Wednesday, June 2, 2010


I’ve realised that there are just a few things that I need to keep me happy. If you had asked me to make a list a year ago I’m sure it would have been a bit longer and would have included things like Pinkberry or shopping on Melrose. But, things have changed. And I’ve come up with this short list of things that keep me happy whilst living in Kenya:
1. My puppy, Nala: While she does make me mad at certain times (like when she decided to pee on my pillow while I was sleeping on it), she is the best company. Living alone has been a lot easier than I would have imagined now that I have a dog to entertain me. She’s awesome and understands Swahili commands like Kuja (come). She also comes to school with me everyday and is good company on our 45 minute walk each way. However, Kenyans think I am crazy for giving her so much attention and (gasp) walking her on a leash!
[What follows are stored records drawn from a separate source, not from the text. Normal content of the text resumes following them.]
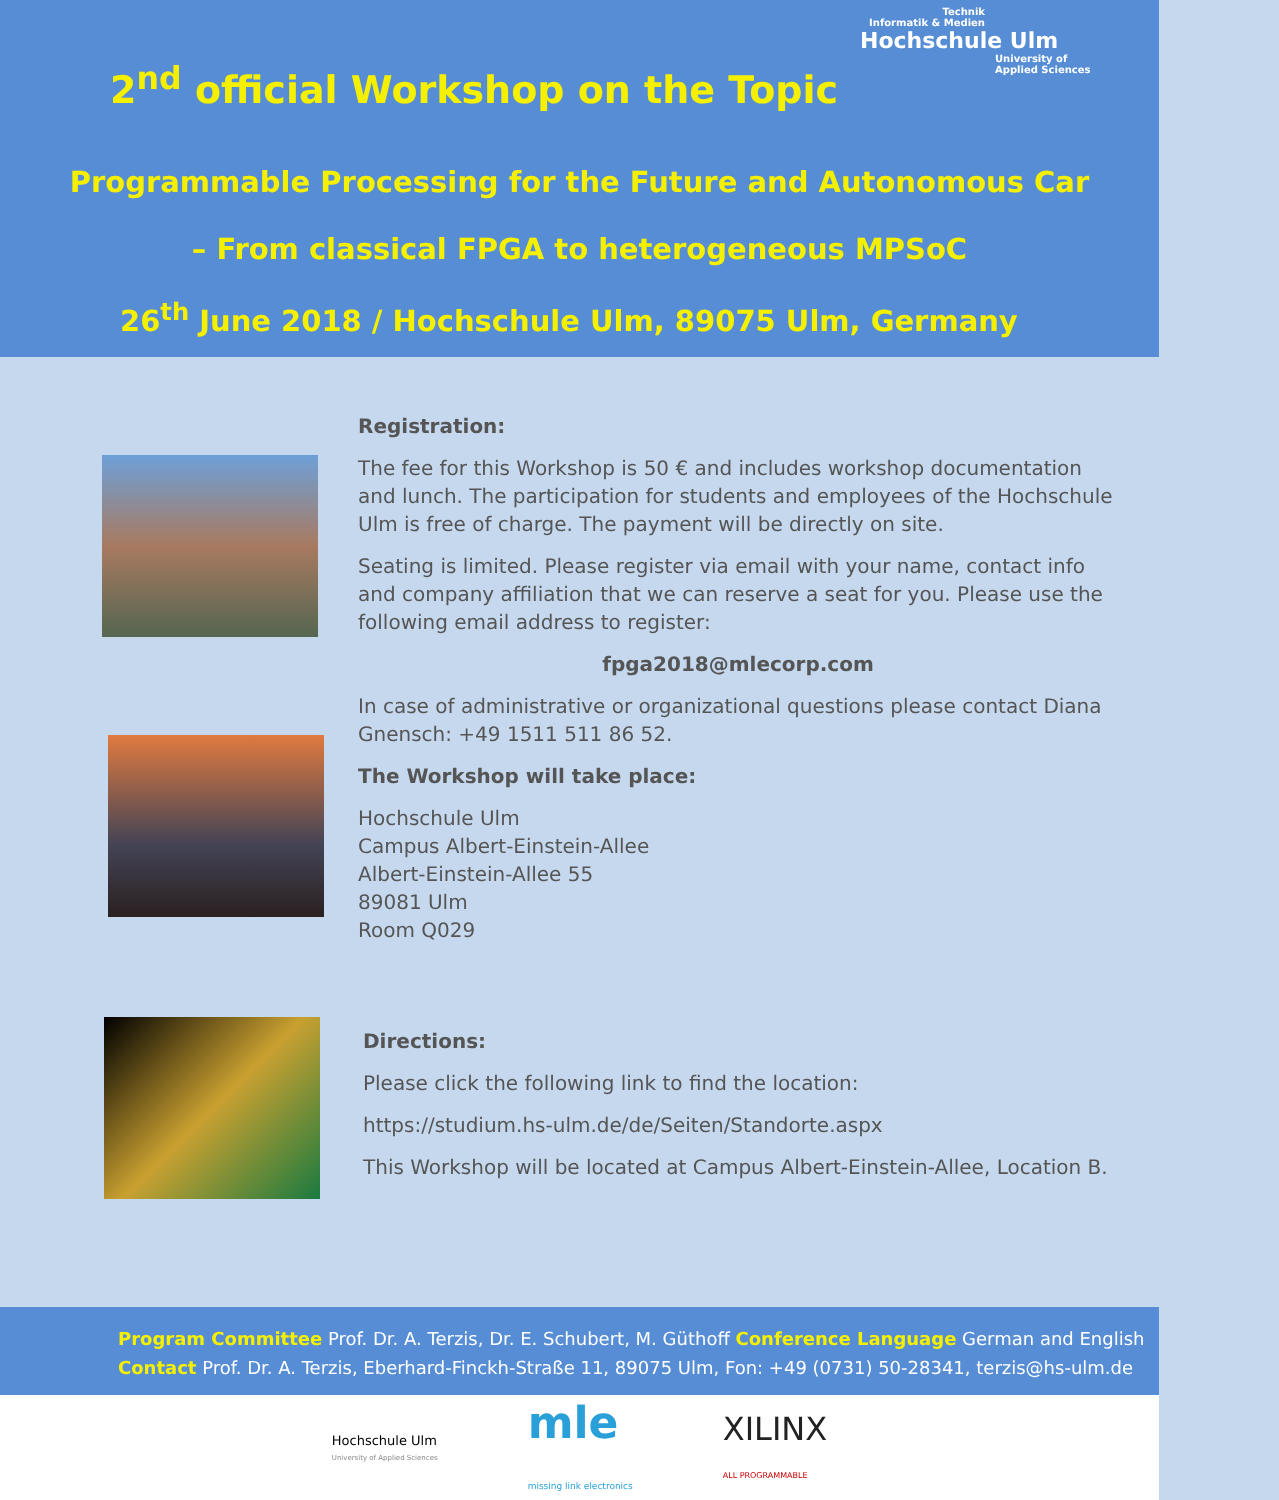2<sup>nd</sup> official Workshop on the Topic
Technik
Informatik & Medien
Hochschule Ulm
University of
Applied Sciences
Programmable Processing for the Future and Autonomous Car
– From classical FPGA to heterogeneous MPSoC
26<sup>th</sup> June 2018 / Hochschule Ulm, 89075 Ulm, Germany
Registration:
The fee for this Workshop is 50 € and includes workshop documentation and lunch. The participation for students and employees of the Hochschule Ulm is free of charge. The payment will be directly on site.
Seating is limited. Please register via email with your name, contact info and company affiliation that we can reserve a seat for you. Please use the following email address to register:
fpga2018@mlecorp.com
In case of administrative or organizational questions please contact Diana Gnensch: +49 1511 511 86 52.
The Workshop will take place:
Hochschule Ulm
Campus Albert-Einstein-Allee
Albert-Einstein-Allee 55
89081 Ulm
Room Q029
Directions:
Please click the following link to find the location:
https://studium.hs-ulm.de/de/Seiten/Standorte.aspx
This Workshop will be located at Campus Albert-Einstein-Allee, Location B.
Program Committee Prof. Dr. A. Terzis, Dr. E. Schubert, M. Güthoff Conference Language German and English
Contact Prof. Dr. A. Terzis, Eberhard-Finckh-Straße 11, 89075 Ulm, Fon: +49 (0731) 50-28341, terzis@hs-ulm.de
Hochschule Ulm
University of Applied Sciences
mle
missing link electronics
XILINX
ALL PROGRAMMABLE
Here she is…isn’t she cute?

2. Red wine: During college I lived of Trader Joe’s two buck chuck wine and now, seeing as I’m a classy university graduate, I have upgraded to 500 shilling (7 dollars) box wine. After a 12 hour day, a glass of red wine while cooking is necessary and relaxing.

3. A kitchen: In the states, kitchens were always my favourite room of a house. Especially when they smell yummy like fresh baked cookies or thanksgiving. Anywho, while my kitchen here doesn’t quite compare to one back in the states, I still enjoy being in my kitchen. There is something strangely soothing about chopping sukuma wiki (kale) after a long day, sipping wine, and waiting for my house to fill with the smell of roasting garlic. I’m hoping to build a jiko oven soon so that I can start baking again. I miss baking cupcakes and cookies and decorating fondant cakes. Hopefully I’ll be able to soon because kitchens make a home smell like, well, home. This is my friend Emma teaching me to cook traditional Luo food (tilapia and ugali) on a Sunday afternoon.

4. Correspondence from friends and family: I don’t know if you all know just how much I appreciate hearing from you whether its in the form of an email, letter, package, facebook message, or phone call, but I really really really love it! I realize that my place of living makes it quite inconvenient for reliable communication (seriously, could the Kenyan postal system be any slower????!?!?), but when it does happen I am so happy! So thanks to all of you that write/call me…it makes me happy, happy enough to put on my happy list!

So there’s my list. Four things that keep me content in Kenya. And I’m glad to realize that these four things would be relatively easy to have any where in the world. So wherever I live in the next chapter of my life will have to be dog friendly, red wine stocked in the kitchen, and a post office nearby…easy enough, right?